**Given text:**
One of these moves was the termination of the CSA, which will save the company $70 million per year. Beyond that, it reinforces how committed Nu as a company is to accelerating value creation for all of our shareholders. Our efficiency ratio will continue to improve progressively over the coming years as we capture cost savings opportunities and reduce the rate of headcount growth going forward. Finally, in 2023, we will prioritize winning our first share of wallet in the upmarket in Brazil, where there remains tremendous opportunity growing our personal lending book, both secure and unsecured, and expediting the inflection of the growth model in our new geos. Almost two million customers with monthly income of BRL 12,000 are already clients of Nu. Our share of wallet with them is currently approximately 10%.

In 2023, we will also break into a secure lending market, positioning payroll loans as a core product to complement our personal lending product shelf and widen our growth opportunities in the country. Last but not least, 2023 will be the year in which we'll launch and deepen the penetration of Cuenta Nu in both Mexico and Colombia. We should accelerate the growth and sustainability of our platform in these countries. We will continue investing significantly in both countries as we think the potential price is very significant. We enter 2023 with a lot of strength and are excited to continue proving our model across products and geographies. We would like to take your questions now. Thank you very much.

Operator (participant)

We will now start the Q&A session for our investors and analysts. If you wish to ask a question, please press the Reaction button and then click on Raise Your Hand. If your question is answered, you can exit the queue by clicking on Put Your Hand Down. Please limit yourself to one question and a follow-up. If you have further questions, please reenter the queue. You may submit online questions at any time today using the Q&A box on the webcast. I would now like to turn the call over to Mr. Jörg Friedemann, Investor Relations Officer.

Jörg Friedemann (Investor Relations Officer)

Thank you, operator. Our first question comes from Jorge Kuri, Morgan Stanley.

Jorge Kuri (Equity Analyst of Financial Services)

Hi, good afternoon, everyone, congrats on the fantastic results, and thanks for the additional disclosure on the Brazil numbers. The profitability at this point is evidently really impressive. Congrats on that. I wanted to ask about the Moneybox. It was a really positive surprise to see your funding cost at 78% of CDI, down from 95% in the previous quarter. To what extent this is a seasonal improvement based on the fourth quarter excess liquidity that normally, you know, comes in customers because of the thirteenth salary? Is this sort of like the level from which you could continue to improve in 2023? What do you think is the opportunity for you to continue to improve that number?

If I remember correctly, I think in a couple of public forums, you said that maybe by the end of 2023, the funding cost could be at 80%, but evidently you were at 78% at the end of last year. How do you see that evolving? Thank you.

Guilherme Lago (CFO)

Hi, Jorge. Thank you so much for your question. We do expect the funding cost to remain largely at the same levels throughout the coming quarters, respective seasonality. As you correctly pointed out, in the fourth quarter of every year, we have the additional flow from the 13th salary, which has, in the month of December 2022, pushed down a little more, the cost of funding than would otherwise be expected in a so-called normal month. However, we haven't yet seen the full impact of the change in the remuneration. We will only see this in the 1st quarter of 2023. With those gives and takes, we do expect that cost of funding at today's levels is a sustainable level for us to see throughout 2023.

**What is asked:**
(A) In the earnings call excerpt, how much per year will terminating the CSA save the company?
(B) Reproduce everything in the earnings call excerpt from "Hi, good afternoon, everyone, congrats" down to "improve that number?".

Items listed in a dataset
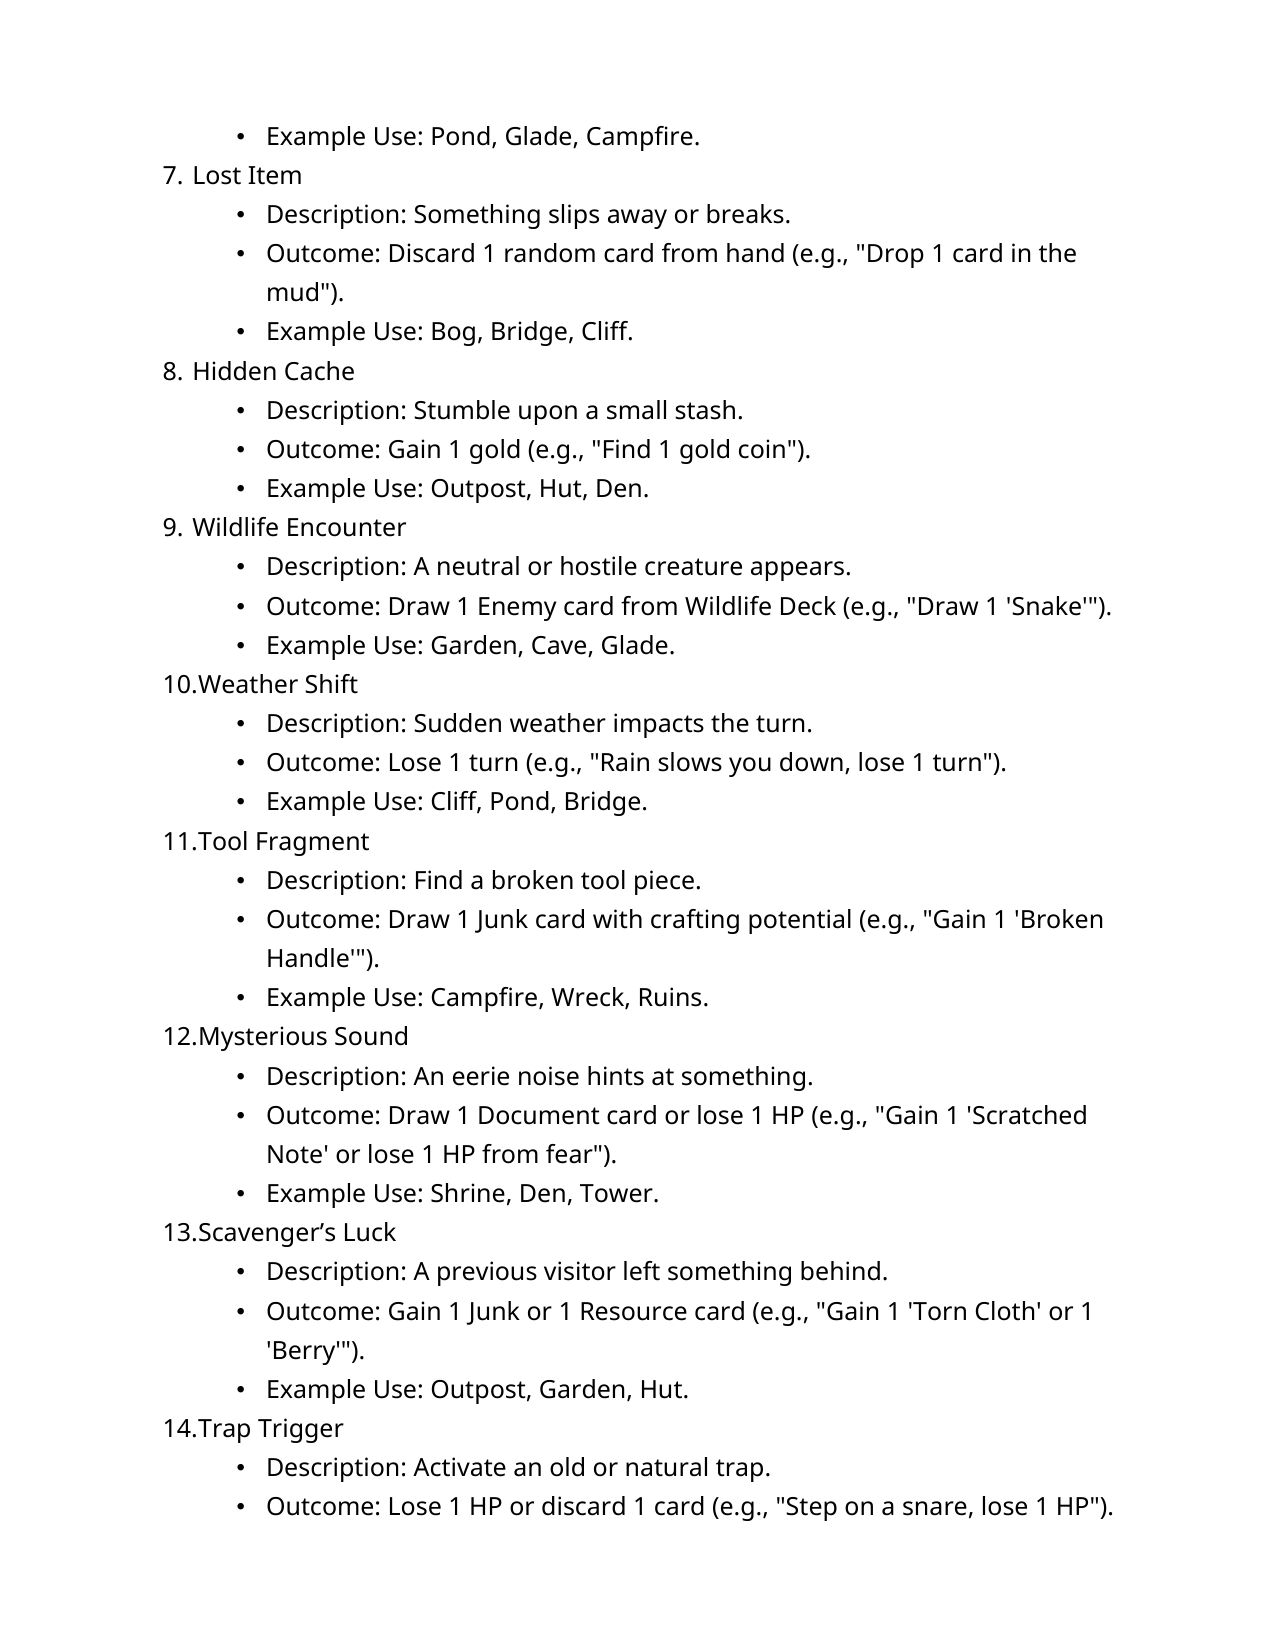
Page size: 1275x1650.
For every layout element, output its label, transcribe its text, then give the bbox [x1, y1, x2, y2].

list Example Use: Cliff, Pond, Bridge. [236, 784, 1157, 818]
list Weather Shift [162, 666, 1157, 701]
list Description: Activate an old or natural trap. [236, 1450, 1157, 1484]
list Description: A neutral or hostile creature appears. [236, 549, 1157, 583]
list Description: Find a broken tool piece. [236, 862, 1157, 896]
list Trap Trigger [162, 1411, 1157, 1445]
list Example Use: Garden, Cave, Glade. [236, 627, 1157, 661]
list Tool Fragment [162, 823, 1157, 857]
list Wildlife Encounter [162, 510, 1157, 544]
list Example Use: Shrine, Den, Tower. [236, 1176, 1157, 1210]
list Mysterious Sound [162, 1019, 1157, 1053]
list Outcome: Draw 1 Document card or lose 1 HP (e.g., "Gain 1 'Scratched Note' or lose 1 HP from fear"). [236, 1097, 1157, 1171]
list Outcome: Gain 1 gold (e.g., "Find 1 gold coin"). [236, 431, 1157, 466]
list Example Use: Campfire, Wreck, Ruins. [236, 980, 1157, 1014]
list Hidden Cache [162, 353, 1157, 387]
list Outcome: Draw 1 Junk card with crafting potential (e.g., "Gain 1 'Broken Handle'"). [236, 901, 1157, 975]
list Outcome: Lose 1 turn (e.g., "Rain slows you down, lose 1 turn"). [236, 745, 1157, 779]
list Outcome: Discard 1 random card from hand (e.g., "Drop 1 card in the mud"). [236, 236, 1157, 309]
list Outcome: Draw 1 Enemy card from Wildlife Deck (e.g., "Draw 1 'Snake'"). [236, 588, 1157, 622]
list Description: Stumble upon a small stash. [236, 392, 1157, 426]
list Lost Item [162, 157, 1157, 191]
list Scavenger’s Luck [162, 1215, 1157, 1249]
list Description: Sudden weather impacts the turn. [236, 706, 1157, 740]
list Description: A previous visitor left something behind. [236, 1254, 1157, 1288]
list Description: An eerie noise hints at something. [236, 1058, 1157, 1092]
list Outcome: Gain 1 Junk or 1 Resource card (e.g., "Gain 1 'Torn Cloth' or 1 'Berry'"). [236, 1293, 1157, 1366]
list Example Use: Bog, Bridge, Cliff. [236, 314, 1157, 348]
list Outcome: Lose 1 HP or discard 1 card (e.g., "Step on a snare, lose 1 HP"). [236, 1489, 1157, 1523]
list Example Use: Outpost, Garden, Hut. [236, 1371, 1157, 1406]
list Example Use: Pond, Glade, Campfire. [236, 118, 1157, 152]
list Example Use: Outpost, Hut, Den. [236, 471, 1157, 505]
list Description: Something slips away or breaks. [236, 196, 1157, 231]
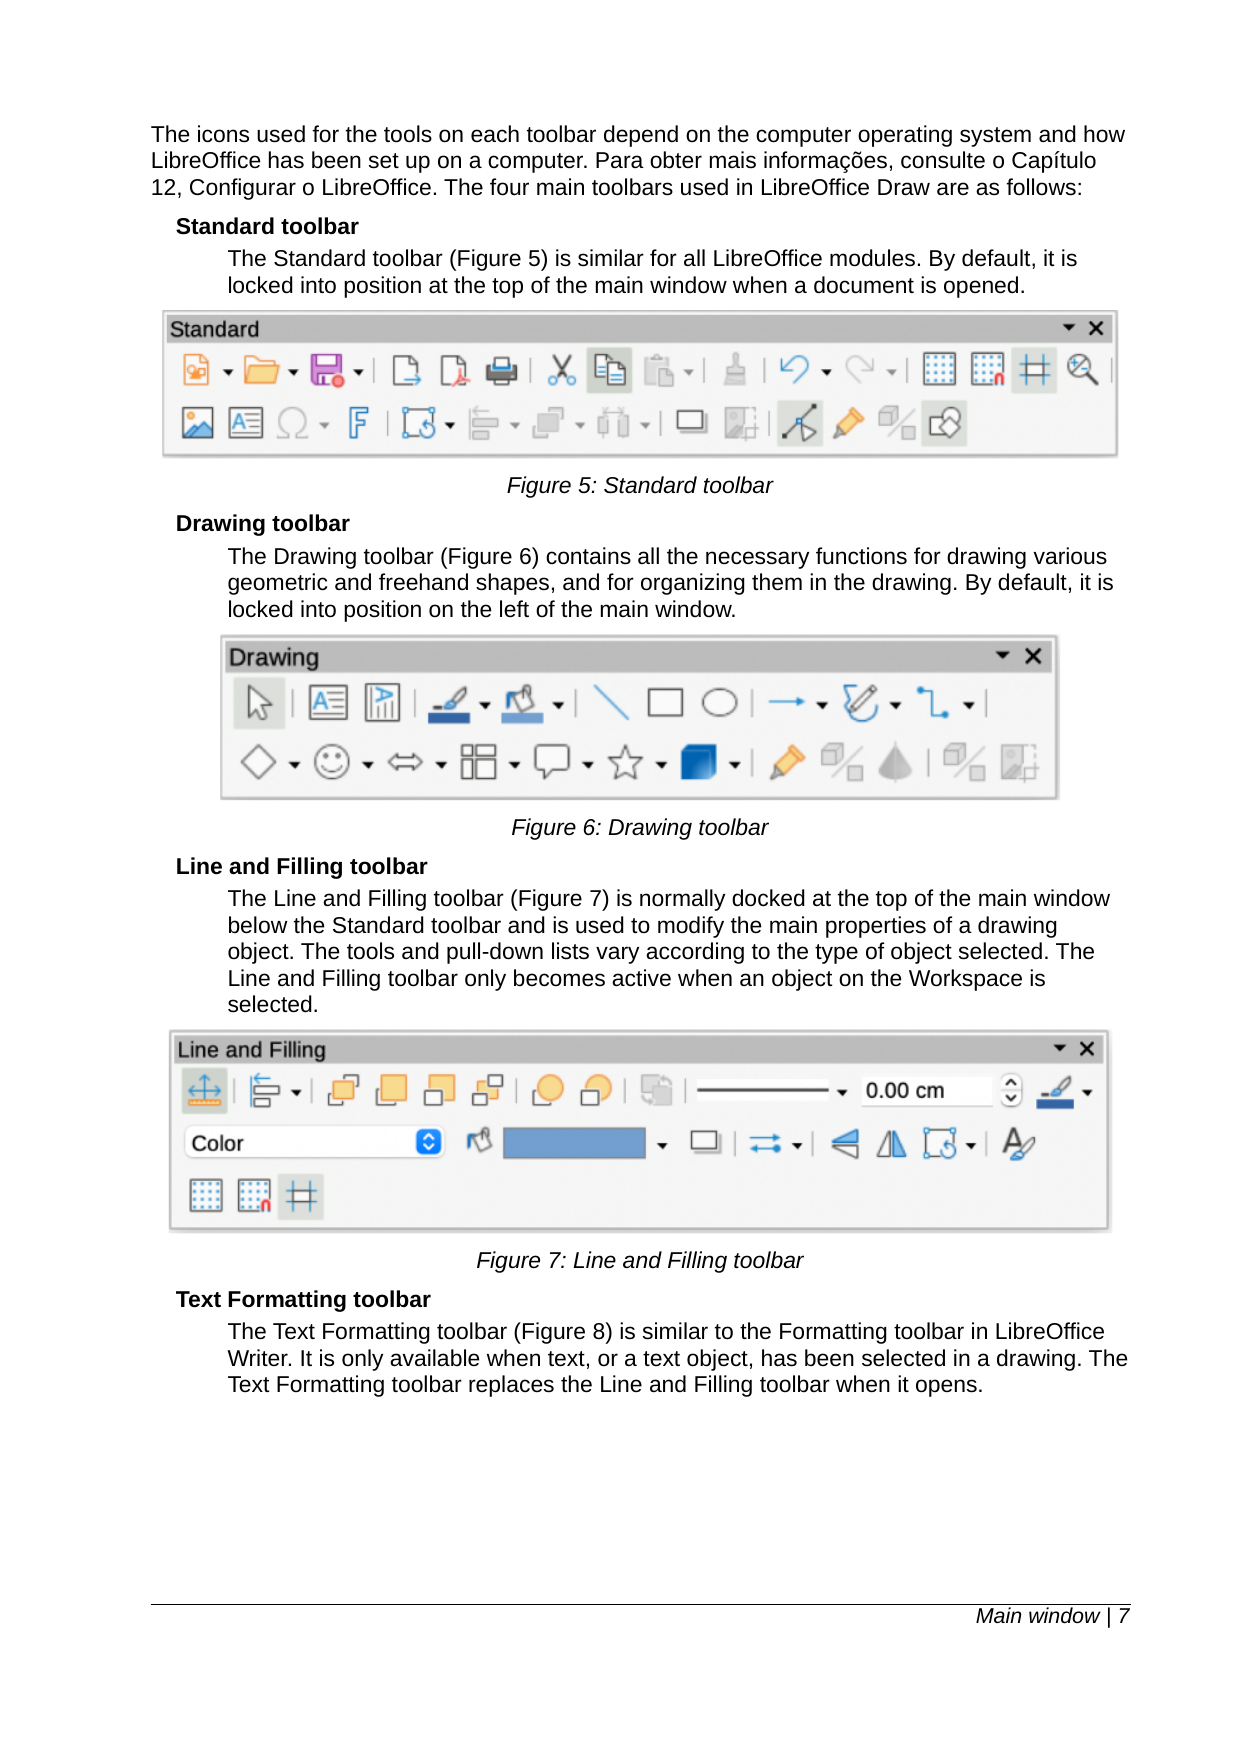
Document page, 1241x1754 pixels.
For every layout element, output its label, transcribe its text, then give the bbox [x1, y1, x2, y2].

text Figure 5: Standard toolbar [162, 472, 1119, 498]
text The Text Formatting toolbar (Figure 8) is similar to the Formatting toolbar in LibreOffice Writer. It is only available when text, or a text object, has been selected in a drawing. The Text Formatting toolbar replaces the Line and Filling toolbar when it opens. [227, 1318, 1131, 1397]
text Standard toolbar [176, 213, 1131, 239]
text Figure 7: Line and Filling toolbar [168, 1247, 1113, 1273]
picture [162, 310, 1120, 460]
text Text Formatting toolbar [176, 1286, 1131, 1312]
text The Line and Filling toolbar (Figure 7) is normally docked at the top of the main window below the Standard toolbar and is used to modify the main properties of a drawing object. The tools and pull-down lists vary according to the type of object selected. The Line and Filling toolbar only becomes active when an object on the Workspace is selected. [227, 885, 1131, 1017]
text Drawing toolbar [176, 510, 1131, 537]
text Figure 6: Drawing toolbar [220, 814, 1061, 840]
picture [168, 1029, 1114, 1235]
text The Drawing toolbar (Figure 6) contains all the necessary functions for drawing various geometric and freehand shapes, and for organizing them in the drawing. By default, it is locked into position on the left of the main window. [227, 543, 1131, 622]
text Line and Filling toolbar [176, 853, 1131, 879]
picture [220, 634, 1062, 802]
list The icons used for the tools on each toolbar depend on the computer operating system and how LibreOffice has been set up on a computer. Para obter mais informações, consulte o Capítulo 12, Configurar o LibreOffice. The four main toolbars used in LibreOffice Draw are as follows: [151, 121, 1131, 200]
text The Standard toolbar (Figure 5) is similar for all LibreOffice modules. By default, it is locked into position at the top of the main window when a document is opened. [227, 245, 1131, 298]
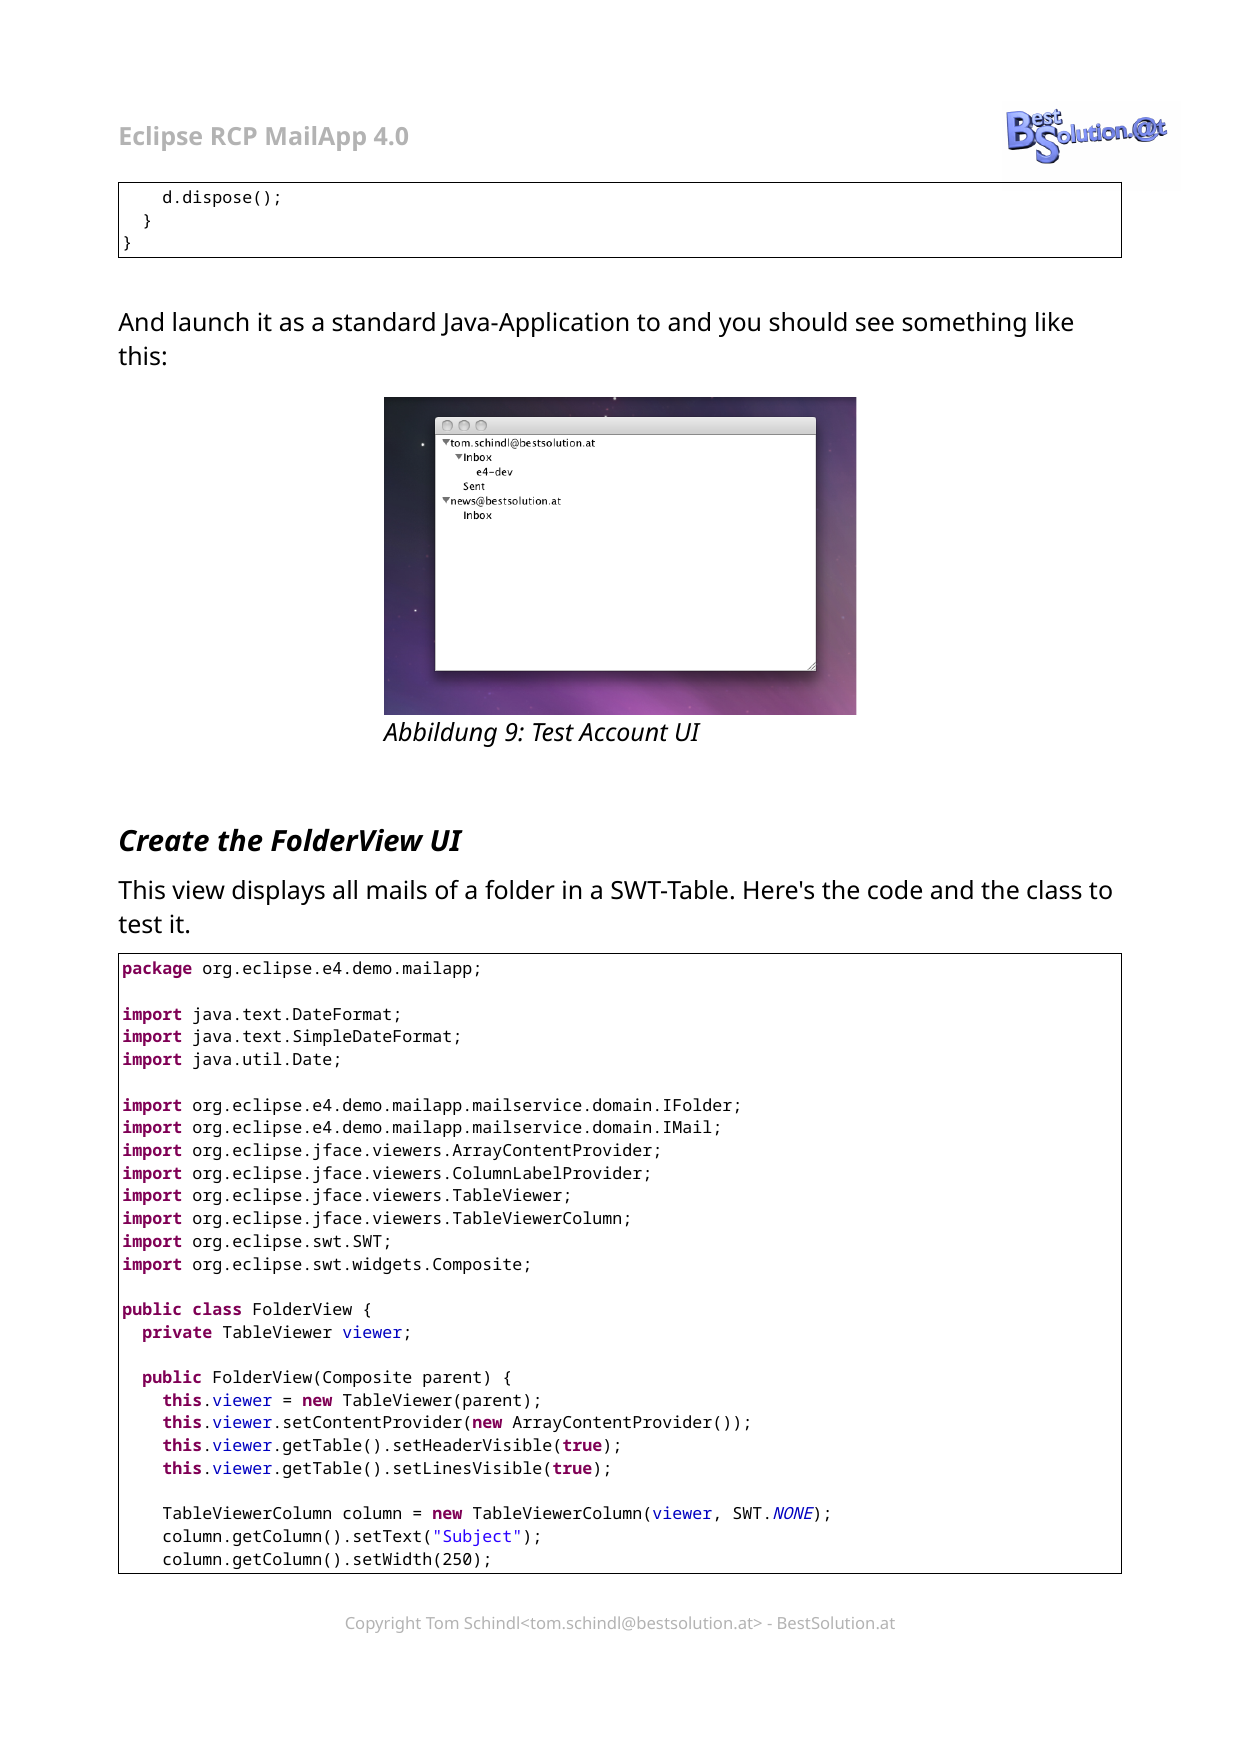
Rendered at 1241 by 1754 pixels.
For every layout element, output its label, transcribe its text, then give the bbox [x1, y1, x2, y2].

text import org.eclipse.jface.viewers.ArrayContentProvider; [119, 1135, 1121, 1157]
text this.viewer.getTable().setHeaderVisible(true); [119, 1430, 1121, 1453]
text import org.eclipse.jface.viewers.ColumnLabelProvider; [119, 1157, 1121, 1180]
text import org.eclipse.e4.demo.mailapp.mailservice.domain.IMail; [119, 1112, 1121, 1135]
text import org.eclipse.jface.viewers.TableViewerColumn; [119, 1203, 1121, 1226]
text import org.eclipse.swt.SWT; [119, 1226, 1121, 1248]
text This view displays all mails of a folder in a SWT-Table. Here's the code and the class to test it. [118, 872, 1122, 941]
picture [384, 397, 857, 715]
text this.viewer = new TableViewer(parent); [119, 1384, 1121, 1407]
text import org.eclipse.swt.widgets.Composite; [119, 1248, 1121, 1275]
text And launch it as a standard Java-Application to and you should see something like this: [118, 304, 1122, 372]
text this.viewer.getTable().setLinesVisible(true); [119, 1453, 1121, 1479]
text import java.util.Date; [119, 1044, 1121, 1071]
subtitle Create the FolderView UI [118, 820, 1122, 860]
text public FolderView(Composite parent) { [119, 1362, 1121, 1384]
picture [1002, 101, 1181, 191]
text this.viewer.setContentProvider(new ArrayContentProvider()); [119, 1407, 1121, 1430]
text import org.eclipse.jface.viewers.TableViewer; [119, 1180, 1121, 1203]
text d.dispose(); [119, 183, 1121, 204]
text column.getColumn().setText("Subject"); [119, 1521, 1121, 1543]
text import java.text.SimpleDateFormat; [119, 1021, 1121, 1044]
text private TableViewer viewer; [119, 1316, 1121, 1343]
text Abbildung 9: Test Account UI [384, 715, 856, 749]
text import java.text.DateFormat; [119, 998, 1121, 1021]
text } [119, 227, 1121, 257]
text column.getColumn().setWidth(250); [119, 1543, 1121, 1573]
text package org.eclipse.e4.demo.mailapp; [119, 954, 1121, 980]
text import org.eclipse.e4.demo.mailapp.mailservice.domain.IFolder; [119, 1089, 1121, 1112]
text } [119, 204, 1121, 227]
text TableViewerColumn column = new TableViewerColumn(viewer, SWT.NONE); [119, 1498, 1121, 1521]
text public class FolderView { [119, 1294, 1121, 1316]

**Exercise results:**
(A) $70 million per year.

(B)
Hi, good afternoon, everyone, congrats on the fantastic results, and thanks for the additional disclosure on the Brazil numbers. The profitability at this point is evidently really impressive. Congrats on that. I wanted to ask about the Moneybox. It was a really positive surprise to see your funding cost at 78% of CDI, down from 95% in the previous quarter. To what extent this is a seasonal improvement based on the fourth quarter excess liquidity that normally, you know, comes in customers because of the thirteenth salary? Is this sort of like the level from which you could continue to improve in 2023? What do you think is the opportunity for you to continue to improve that number?